Exercise data =
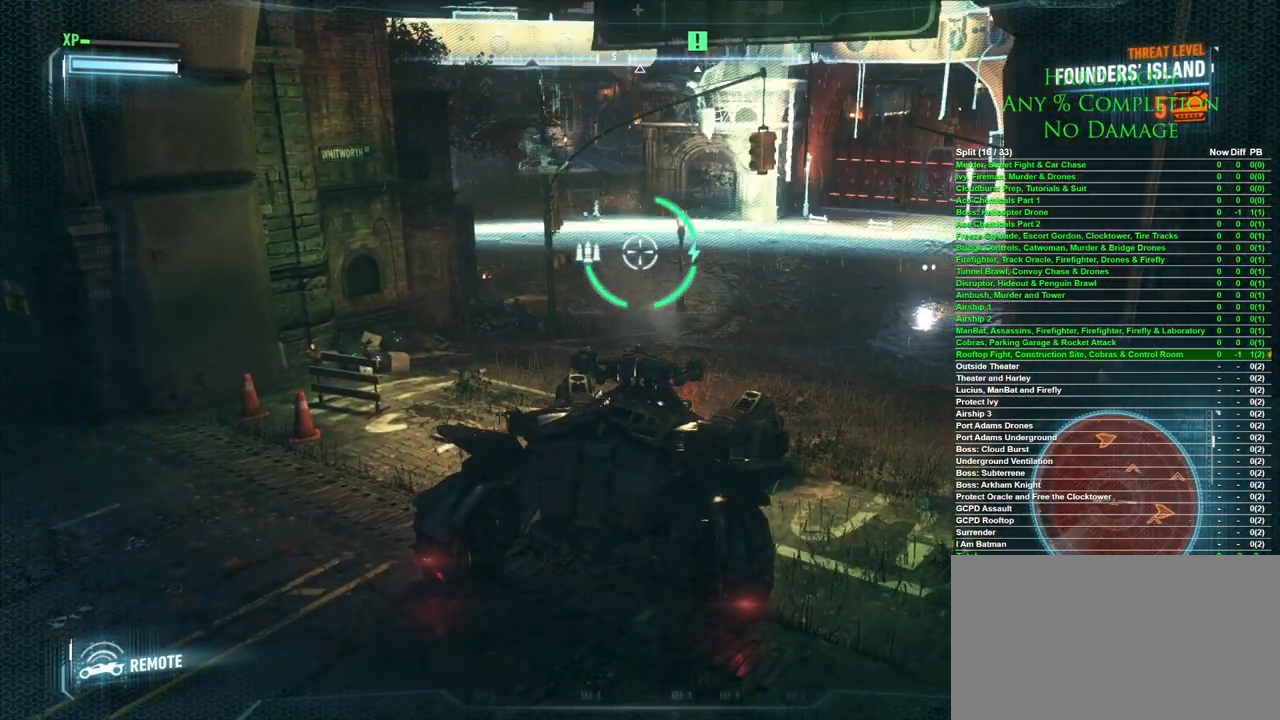
{"keys": [], "mouse": [], "events": []}
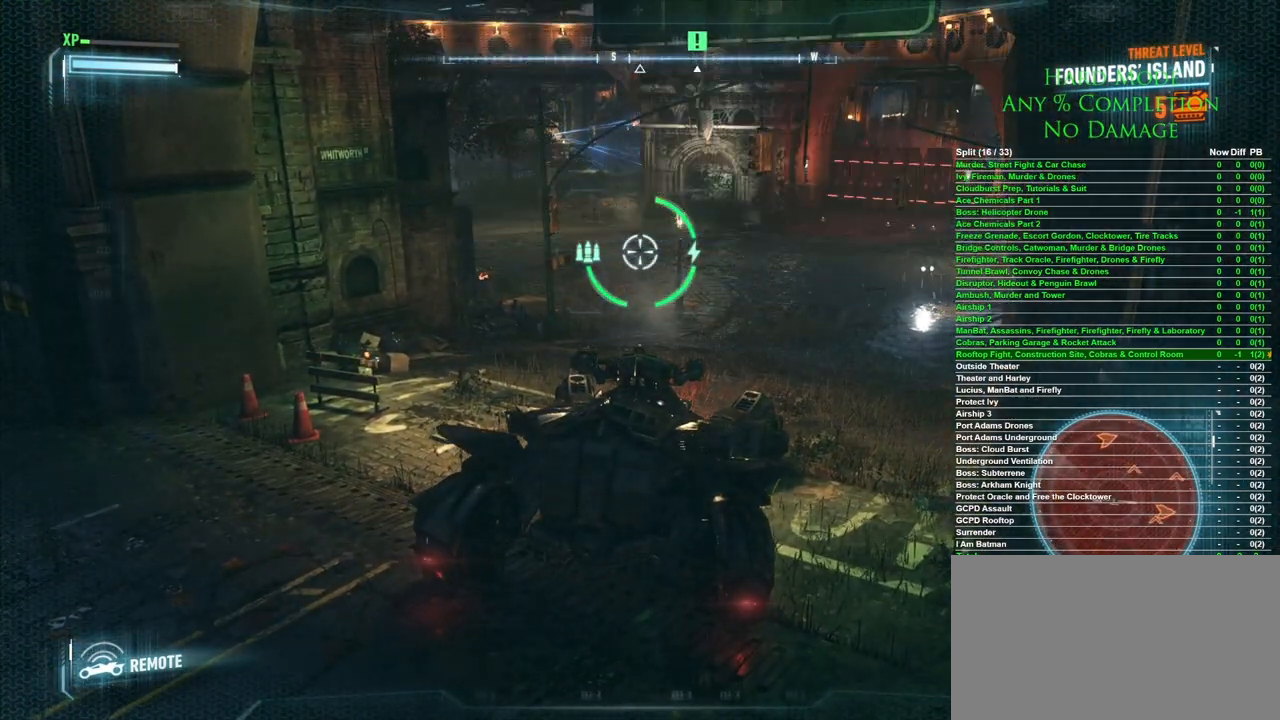
{"keys": [], "mouse": [], "events": []}
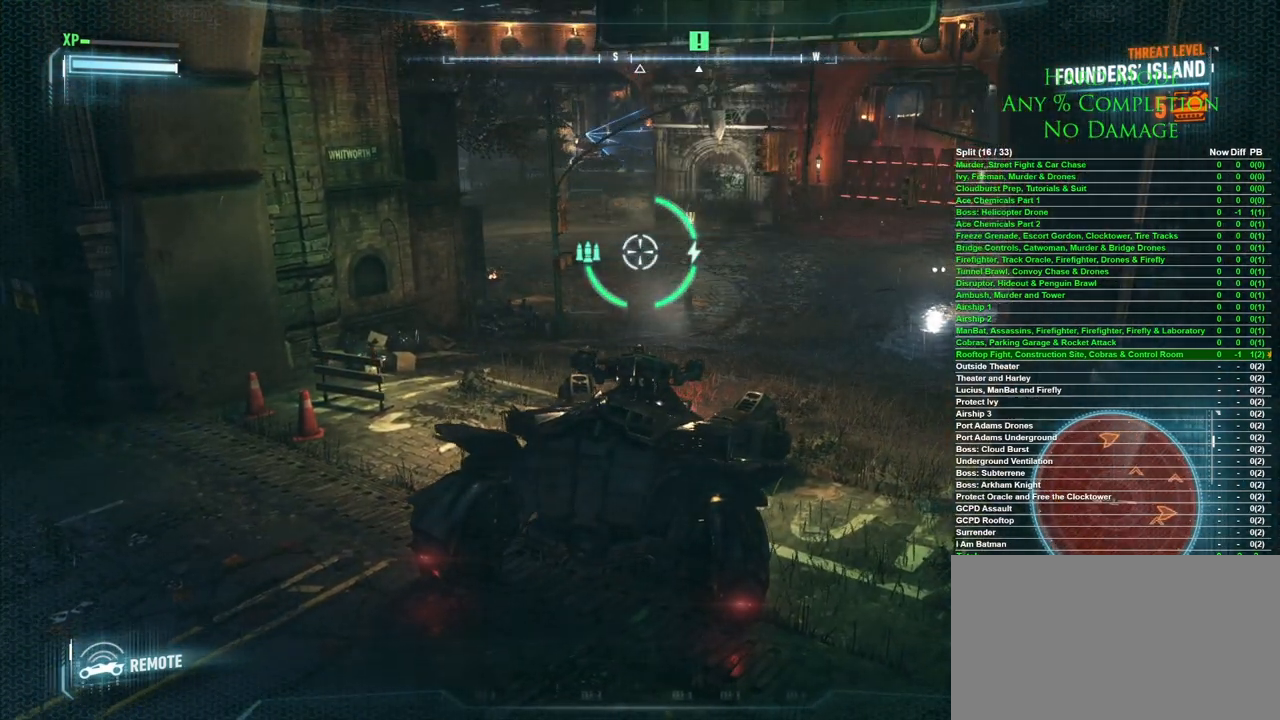
{"keys": ["s"], "mouse": [], "events": [[167, "mouse_left", "down"], [300, "mouse_left", "up"], [400, "s", "down"]]}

Work instruction =
Please set the data above down exactly, with the pictures removed.

Worked solution =
{"keys": [], "mouse": [], "events": []}
{"keys": [], "mouse": [], "events": []}
{"keys": ["s"], "mouse": [], "events": [[167, "mouse_left", "down"], [300, "mouse_left", "up"], [400, "s", "down"]]}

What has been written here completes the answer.